Saved data entries
BEGIN

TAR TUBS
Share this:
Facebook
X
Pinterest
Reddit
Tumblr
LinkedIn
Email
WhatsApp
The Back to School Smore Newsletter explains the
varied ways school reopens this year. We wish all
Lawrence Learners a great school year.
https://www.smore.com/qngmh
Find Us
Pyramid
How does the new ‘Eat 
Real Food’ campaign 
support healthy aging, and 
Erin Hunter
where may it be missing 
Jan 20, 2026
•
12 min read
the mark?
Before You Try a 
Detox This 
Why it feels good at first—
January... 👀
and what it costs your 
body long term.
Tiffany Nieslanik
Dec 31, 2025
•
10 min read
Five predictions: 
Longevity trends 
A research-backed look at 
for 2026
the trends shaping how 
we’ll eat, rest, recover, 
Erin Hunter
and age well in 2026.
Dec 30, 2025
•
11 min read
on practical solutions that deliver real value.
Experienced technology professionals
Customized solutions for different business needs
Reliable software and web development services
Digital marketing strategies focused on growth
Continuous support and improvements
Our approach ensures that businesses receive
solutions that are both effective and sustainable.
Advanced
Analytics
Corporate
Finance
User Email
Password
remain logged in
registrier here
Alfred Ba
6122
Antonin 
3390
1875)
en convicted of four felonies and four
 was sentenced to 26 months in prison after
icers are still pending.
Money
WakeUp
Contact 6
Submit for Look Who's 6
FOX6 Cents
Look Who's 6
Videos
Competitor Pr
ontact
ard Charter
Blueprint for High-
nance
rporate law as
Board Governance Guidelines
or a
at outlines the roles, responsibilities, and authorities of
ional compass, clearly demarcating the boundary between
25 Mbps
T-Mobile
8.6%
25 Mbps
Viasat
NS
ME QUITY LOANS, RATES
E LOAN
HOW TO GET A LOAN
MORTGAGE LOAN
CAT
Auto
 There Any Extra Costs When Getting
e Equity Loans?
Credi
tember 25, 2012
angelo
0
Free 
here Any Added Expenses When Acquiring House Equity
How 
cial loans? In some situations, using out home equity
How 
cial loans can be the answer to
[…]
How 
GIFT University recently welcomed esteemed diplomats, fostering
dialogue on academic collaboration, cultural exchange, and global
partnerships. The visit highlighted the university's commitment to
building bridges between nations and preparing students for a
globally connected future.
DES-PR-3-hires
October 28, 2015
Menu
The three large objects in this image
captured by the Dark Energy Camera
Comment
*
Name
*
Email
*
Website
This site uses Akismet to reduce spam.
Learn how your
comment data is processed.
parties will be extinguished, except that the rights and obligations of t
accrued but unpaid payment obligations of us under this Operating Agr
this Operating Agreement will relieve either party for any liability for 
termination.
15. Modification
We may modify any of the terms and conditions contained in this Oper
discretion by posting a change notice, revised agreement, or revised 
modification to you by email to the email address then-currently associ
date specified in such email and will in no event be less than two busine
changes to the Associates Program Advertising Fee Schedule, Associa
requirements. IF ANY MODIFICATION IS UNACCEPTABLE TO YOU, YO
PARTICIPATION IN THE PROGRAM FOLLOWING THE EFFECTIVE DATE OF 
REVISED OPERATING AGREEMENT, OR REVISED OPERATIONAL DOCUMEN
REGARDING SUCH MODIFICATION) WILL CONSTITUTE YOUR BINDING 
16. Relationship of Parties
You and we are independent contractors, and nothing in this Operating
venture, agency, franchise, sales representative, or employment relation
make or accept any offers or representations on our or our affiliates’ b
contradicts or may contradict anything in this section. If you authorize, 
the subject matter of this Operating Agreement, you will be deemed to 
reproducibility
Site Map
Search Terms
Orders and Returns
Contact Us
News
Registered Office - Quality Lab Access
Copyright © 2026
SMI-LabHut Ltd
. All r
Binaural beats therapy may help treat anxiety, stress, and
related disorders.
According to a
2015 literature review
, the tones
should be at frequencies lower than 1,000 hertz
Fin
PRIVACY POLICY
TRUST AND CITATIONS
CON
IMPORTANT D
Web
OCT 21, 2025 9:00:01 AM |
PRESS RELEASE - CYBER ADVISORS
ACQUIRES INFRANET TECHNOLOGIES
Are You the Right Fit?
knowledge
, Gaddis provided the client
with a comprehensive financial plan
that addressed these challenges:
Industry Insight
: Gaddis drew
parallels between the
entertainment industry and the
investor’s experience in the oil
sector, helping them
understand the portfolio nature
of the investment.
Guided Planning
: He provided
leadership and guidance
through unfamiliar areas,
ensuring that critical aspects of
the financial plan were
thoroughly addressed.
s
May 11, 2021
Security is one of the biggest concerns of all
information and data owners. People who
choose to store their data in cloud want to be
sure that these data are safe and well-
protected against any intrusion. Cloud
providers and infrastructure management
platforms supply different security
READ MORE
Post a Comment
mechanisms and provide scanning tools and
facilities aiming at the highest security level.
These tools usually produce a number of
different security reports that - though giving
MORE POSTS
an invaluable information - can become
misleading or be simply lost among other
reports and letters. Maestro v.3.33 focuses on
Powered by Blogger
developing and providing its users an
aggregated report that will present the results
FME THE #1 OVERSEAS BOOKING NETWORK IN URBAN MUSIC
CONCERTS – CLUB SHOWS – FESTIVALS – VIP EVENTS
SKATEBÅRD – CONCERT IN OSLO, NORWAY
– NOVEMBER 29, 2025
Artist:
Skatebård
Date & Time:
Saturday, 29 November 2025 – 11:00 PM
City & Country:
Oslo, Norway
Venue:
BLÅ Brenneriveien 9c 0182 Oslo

END

### PROBLEM
In full and without alteration, transcribe the entries above.

### RESPONSE BELOW
TAR TUBS
Share this:
Facebook
X
Pinterest
Reddit
Tumblr
LinkedIn
Email
WhatsApp
The Back to School Smore Newsletter explains the
varied ways school reopens this year. We wish all
Lawrence Learners a great school year.
https://www.smore.com/qngmh
Find Us
Pyramid
How does the new ‘Eat 
Real Food’ campaign 
support healthy aging, and 
Erin Hunter
where may it be missing 
Jan 20, 2026
•
12 min read
the mark?
Before You Try a 
Detox This 
Why it feels good at first—
January... 👀
and what it costs your 
body long term.
Tiffany Nieslanik
Dec 31, 2025
•
10 min read
Five predictions: 
Longevity trends 
A research-backed look at 
for 2026
the trends shaping how 
we’ll eat, rest, recover, 
Erin Hunter
and age well in 2026.
Dec 30, 2025
•
11 min read
on practical solutions that deliver real value.
Experienced technology professionals
Customized solutions for different business needs
Reliable software and web development services
Digital marketing strategies focused on growth
Continuous support and improvements
Our approach ensures that businesses receive
solutions that are both effective and sustainable.
Advanced
Analytics
Corporate
Finance
User Email
Password
remain logged in
registrier here
Alfred Ba
6122
Antonin 
3390
1875)
en convicted of four felonies and four
 was sentenced to 26 months in prison after
icers are still pending.
Money
WakeUp
Contact 6
Submit for Look Who's 6
FOX6 Cents
Look Who's 6
Videos
Competitor Pr
ontact
ard Charter
Blueprint for High-
nance
rporate law as
Board Governance Guidelines
or a
at outlines the roles, responsibilities, and authorities of
ional compass, clearly demarcating the boundary between
25 Mbps
T-Mobile
8.6%
25 Mbps
Viasat
NS
ME QUITY LOANS, RATES
E LOAN
HOW TO GET A LOAN
MORTGAGE LOAN
CAT
Auto
 There Any Extra Costs When Getting
e Equity Loans?
Credi
tember 25, 2012
angelo
0
Free 
here Any Added Expenses When Acquiring House Equity
How 
cial loans? In some situations, using out home equity
How 
cial loans can be the answer to
[…]
How 
GIFT University recently welcomed esteemed diplomats, fostering
dialogue on academic collaboration, cultural exchange, and global
partnerships. The visit highlighted the university's commitment to
building bridges between nations and preparing students for a
globally connected future.
DES-PR-3-hires
October 28, 2015
Menu
The three large objects in this image
captured by the Dark Energy Camera
Comment
*
Name
*
Email
*
Website
This site uses Akismet to reduce spam.
Learn how your
comment data is processed.
parties will be extinguished, except that the rights and obligations of t
accrued but unpaid payment obligations of us under this Operating Agr
this Operating Agreement will relieve either party for any liability for 
termination.
15. Modification
We may modify any of the terms and conditions contained in this Oper
discretion by posting a change notice, revised agreement, or revised 
modification to you by email to the email address then-currently associ
date specified in such email and will in no event be less than two busine
changes to the Associates Program Advertising Fee Schedule, Associa
requirements. IF ANY MODIFICATION IS UNACCEPTABLE TO YOU, YO
PARTICIPATION IN THE PROGRAM FOLLOWING THE EFFECTIVE DATE OF 
REVISED OPERATING AGREEMENT, OR REVISED OPERATIONAL DOCUMEN
REGARDING SUCH MODIFICATION) WILL CONSTITUTE YOUR BINDING 
16. Relationship of Parties
You and we are independent contractors, and nothing in this Operating
venture, agency, franchise, sales representative, or employment relation
make or accept any offers or representations on our or our affiliates’ b
contradicts or may contradict anything in this section. If you authorize, 
the subject matter of this Operating Agreement, you will be deemed to 
reproducibility
Site Map
Search Terms
Orders and Returns
Contact Us
News
Registered Office - Quality Lab Access
Copyright © 2026
SMI-LabHut Ltd
. All r
Binaural beats therapy may help treat anxiety, stress, and
related disorders.
According to a
2015 literature review
, the tones
should be at frequencies lower than 1,000 hertz
Fin
PRIVACY POLICY
TRUST AND CITATIONS
CON
IMPORTANT D
Web
OCT 21, 2025 9:00:01 AM |
PRESS RELEASE - CYBER ADVISORS
ACQUIRES INFRANET TECHNOLOGIES
Are You the Right Fit?
knowledge
, Gaddis provided the client
with a comprehensive financial plan
that addressed these challenges:
Industry Insight
: Gaddis drew
parallels between the
entertainment industry and the
investor’s experience in the oil
sector, helping them
understand the portfolio nature
of the investment.
Guided Planning
: He provided
leadership and guidance
through unfamiliar areas,
ensuring that critical aspects of
the financial plan were
thoroughly addressed.
s
May 11, 2021
Security is one of the biggest concerns of all
information and data owners. People who
choose to store their data in cloud want to be
sure that these data are safe and well-
protected against any intrusion. Cloud
providers and infrastructure management
platforms supply different security
READ MORE
Post a Comment
mechanisms and provide scanning tools and
facilities aiming at the highest security level.
These tools usually produce a number of
different security reports that - though giving
MORE POSTS
an invaluable information - can become
misleading or be simply lost among other
reports and letters. Maestro v.3.33 focuses on
Powered by Blogger
developing and providing its users an
aggregated report that will present the results
FME THE #1 OVERSEAS BOOKING NETWORK IN URBAN MUSIC
CONCERTS – CLUB SHOWS – FESTIVALS – VIP EVENTS
SKATEBÅRD – CONCERT IN OSLO, NORWAY
– NOVEMBER 29, 2025
Artist:
Skatebård
Date & Time:
Saturday, 29 November 2025 – 11:00 PM
City & Country:
Oslo, Norway
Venue:
BLÅ Brenneriveien 9c 0182 Oslo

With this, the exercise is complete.